§ **Work to complete**
Since the pictures are not wanted, copy only the text of every record exactly.

§ **Records for the exercise**
# # # # #
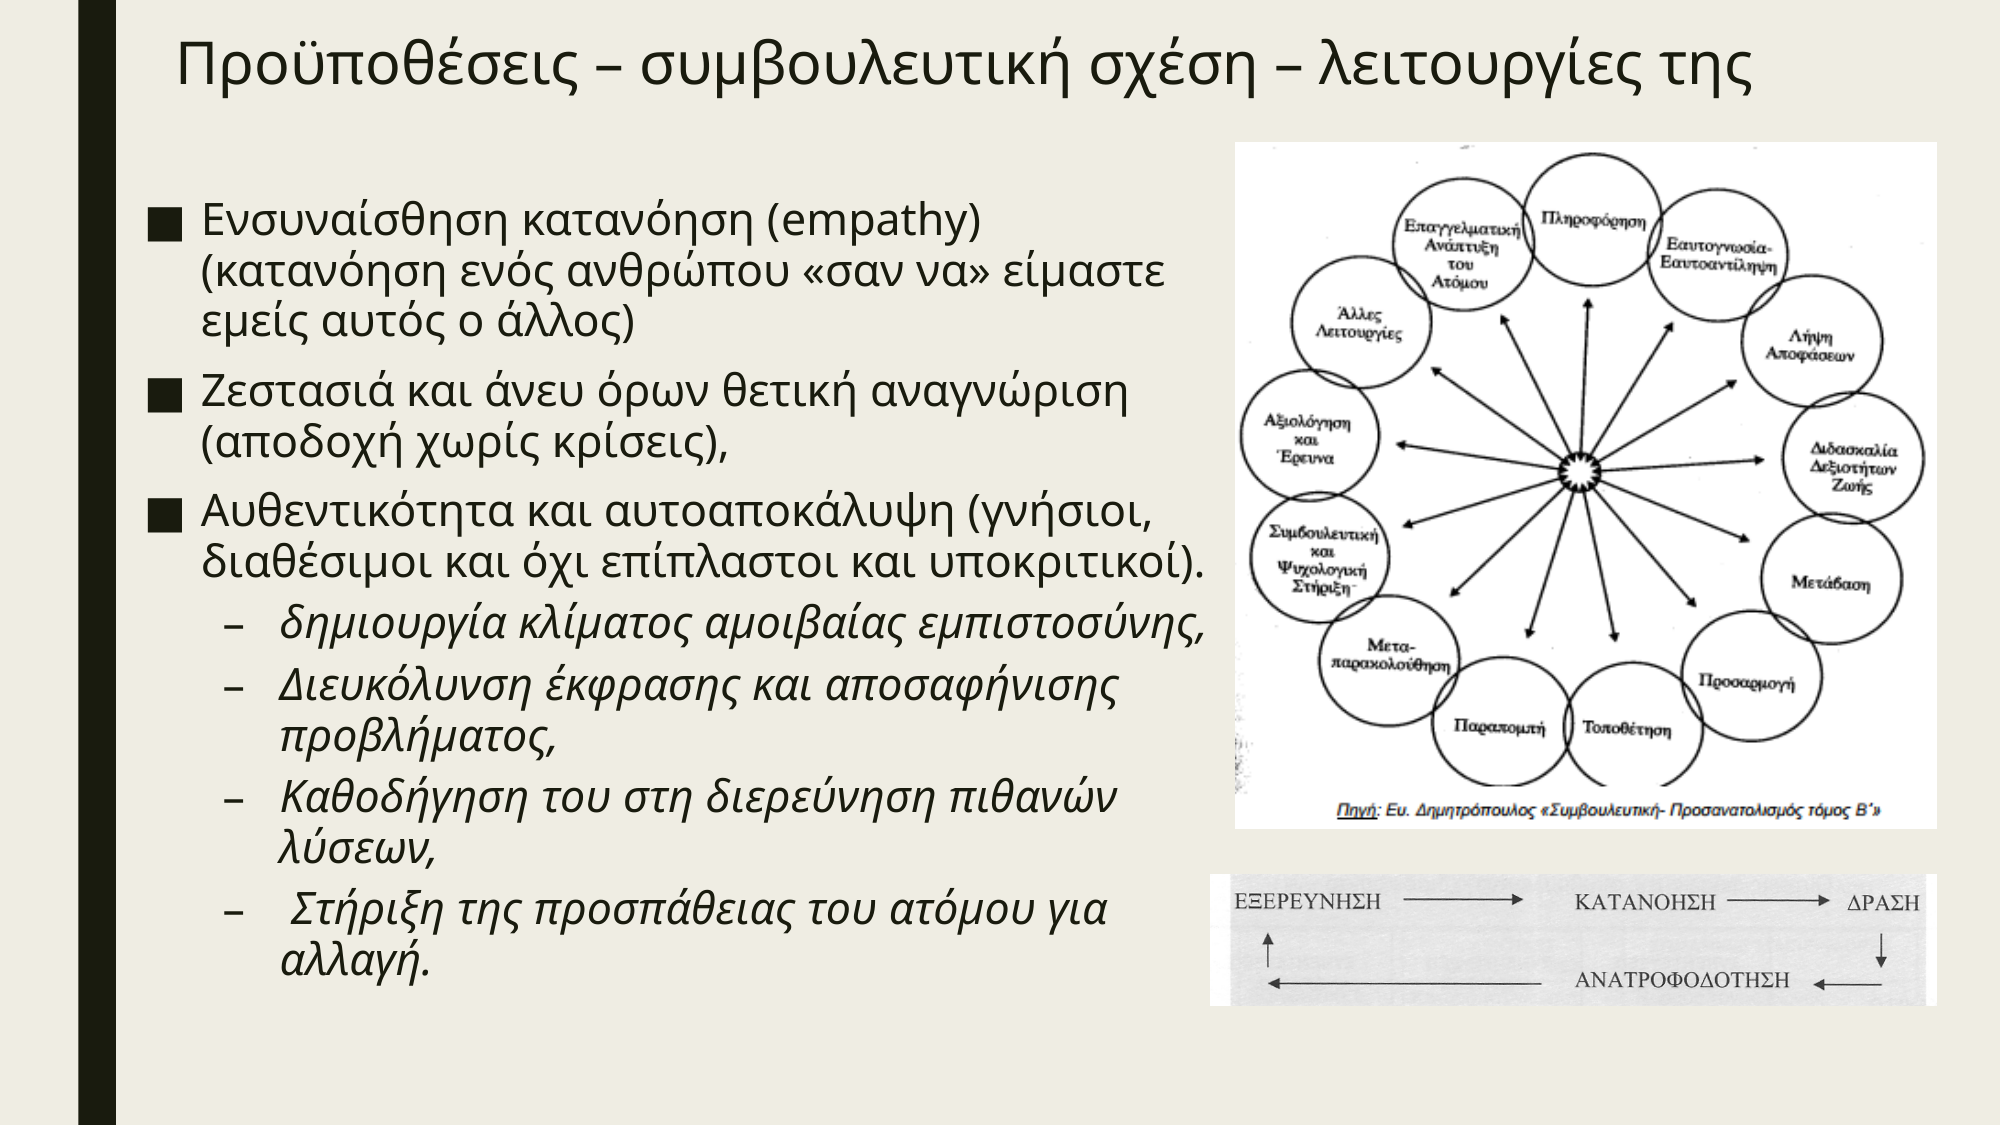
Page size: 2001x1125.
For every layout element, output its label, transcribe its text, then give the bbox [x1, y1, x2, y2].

list Ενσυναίσθηση κατανόηση (empathy) (κατανόηση ενός ανθρώπου «σαν να» είμαστε εμείς αυτός ο άλλος) Ζεστασιά και άνευ όρων θετική αναγνώριση (αποδοχή χωρίς κρίσεις), Αυθεντικότητα και αυτοαποκάλυψη (γνήσιοι, διαθέσιμοι και όχι επίπλαστοι και υποκριτικοί). δημιουργία κλίματος αμοιβαίας εμπιστοσύνης, Διευκόλυνση έκφρασης και αποσαφήνισης προβλήματος, Καθοδήγηση του στη διερεύνηση πιθανών λύσεων, Στήριξη της προσπάθειας του ατόμου για αλλαγή. [128, 188, 1236, 1031]
title Προϋποθέσεις – συμβουλευτική σχέση – λειτουργίες της [160, 26, 1967, 143]
picture [1210, 873, 1937, 1006]
picture [1235, 142, 1937, 829]
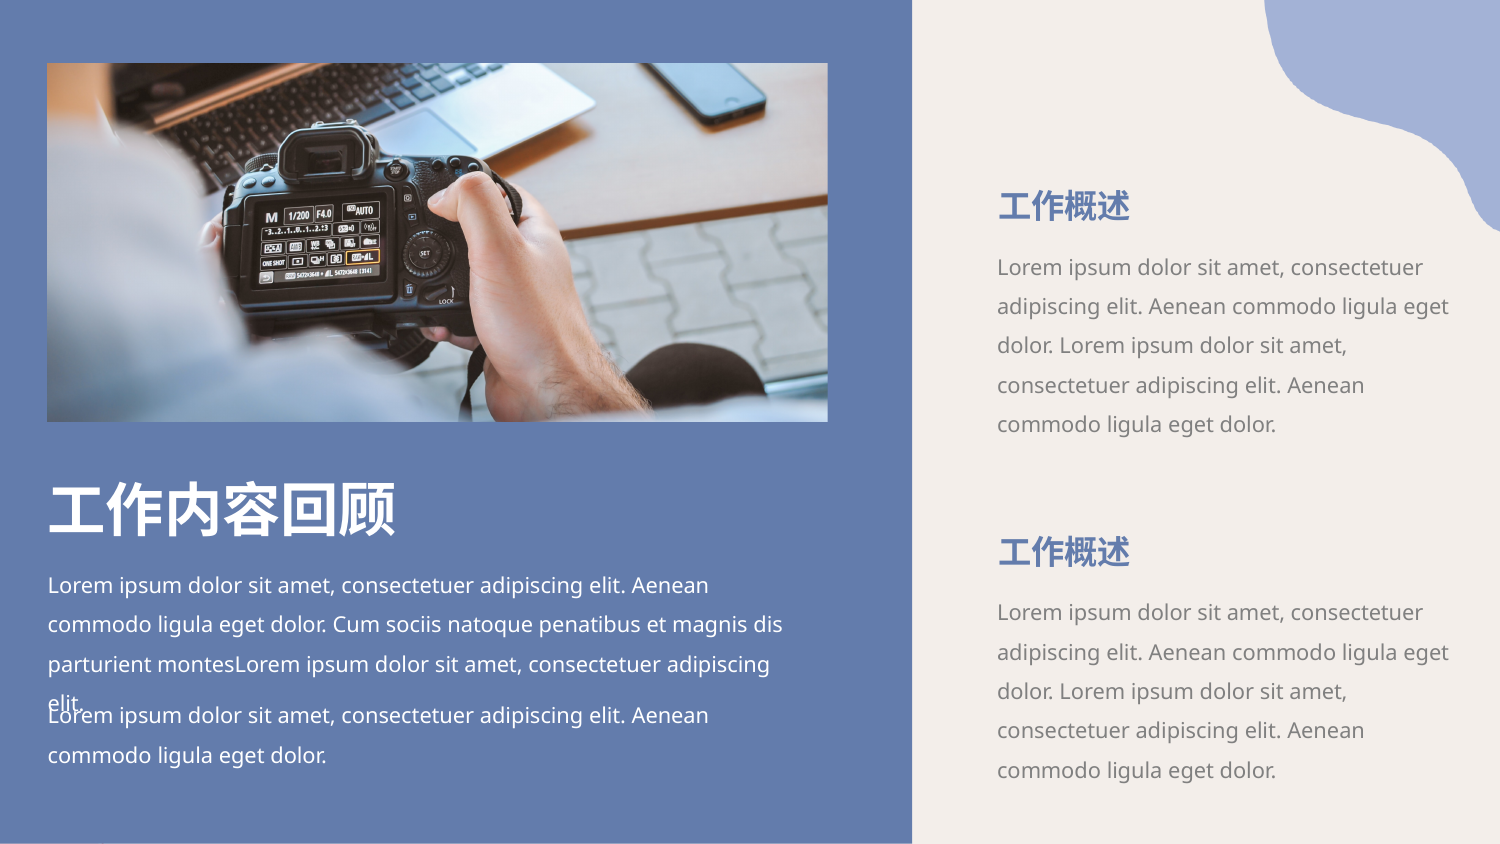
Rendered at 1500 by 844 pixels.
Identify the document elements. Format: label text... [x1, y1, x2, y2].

text_box [0, 0, 913, 844]
picture [913, 0, 1500, 844]
text_box 工作概述 [983, 177, 1147, 233]
text_box Lorem ipsum dolor sit amet, consectetuer adipiscing elit. Aenean commodo ligula eget dolor. Lorem ipsum dolor sit amet, consectetuer adipiscing elit. Aenean commodo ligula eget dolor. [982, 578, 1479, 790]
text_box 工作概述 [983, 523, 1147, 579]
text_box Lorem ipsum dolor sit amet, consectetuer adipiscing elit. Aenean commodo ligula eget dolor. Cum sociis natoque penatibus et magnis dis parturient montesLorem ipsum dolor sit amet, consectetuer adipiscing elit. [32, 551, 828, 724]
text_box 工作内容回顾 [32, 465, 489, 551]
text_box Lorem ipsum dolor sit amet, consectetuer adipiscing elit. Aenean commodo ligula eget dolor. [32, 681, 812, 775]
picture [47, 63, 828, 422]
text_box Lorem ipsum dolor sit amet, consectetuer adipiscing elit. Aenean commodo ligula eget dolor. Lorem ipsum dolor sit amet, consectetuer adipiscing elit. Aenean commodo ligula eget dolor. [982, 232, 1479, 445]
# # # # #
§ **Answer**
Page size: 2001x1125.
For every layout element, output its label, transcribe its text, then give the bbox [x1, y1, x2, y2].

list Ενσυναίσθηση κατανόηση (empathy) (κατανόηση ενός ανθρώπου «σαν να» είμαστε εμείς αυτός ο άλλος) Ζεστασιά και άνευ όρων θετική αναγνώριση (αποδοχή χωρίς κρίσεις), Αυθεντικότητα και αυτοαποκάλυψη (γνήσιοι, διαθέσιμοι και όχι επίπλαστοι και υποκριτικοί). δημιουργία κλίματος αμοιβαίας εμπιστοσύνης, Διευκόλυνση έκφρασης και αποσαφήνισης προβλήματος, Καθοδήγηση του στη διερεύνηση πιθανών λύσεων, Στήριξη της προσπάθειας του ατόμου για αλλαγή. [128, 188, 1236, 1031]
title Προϋποθέσεις – συμβουλευτική σχέση – λειτουργίες της [160, 26, 1967, 143]
picture [1210, 873, 1937, 1006]
picture [1235, 142, 1937, 829]
Rendered at 1500 by 844 pixels.
Identify the document elements. Format: label text... [x1, y1, x2, y2].

text_box [0, 0, 913, 844]
picture [913, 0, 1500, 844]
text_box 工作概述 [983, 177, 1147, 233]
text_box Lorem ipsum dolor sit amet, consectetuer adipiscing elit. Aenean commodo ligula eget dolor. Lorem ipsum dolor sit amet, consectetuer adipiscing elit. Aenean commodo ligula eget dolor. [982, 578, 1479, 790]
text_box 工作概述 [983, 523, 1147, 579]
text_box Lorem ipsum dolor sit amet, consectetuer adipiscing elit. Aenean commodo ligula eget dolor. Cum sociis natoque penatibus et magnis dis parturient montesLorem ipsum dolor sit amet, consectetuer adipiscing elit. [32, 551, 828, 724]
text_box 工作内容回顾 [32, 465, 489, 551]
text_box Lorem ipsum dolor sit amet, consectetuer adipiscing elit. Aenean commodo ligula eget dolor. [32, 681, 812, 775]
picture [47, 63, 828, 422]
text_box Lorem ipsum dolor sit amet, consectetuer adipiscing elit. Aenean commodo ligula eget dolor. Lorem ipsum dolor sit amet, consectetuer adipiscing elit. Aenean commodo ligula eget dolor. [982, 232, 1479, 445]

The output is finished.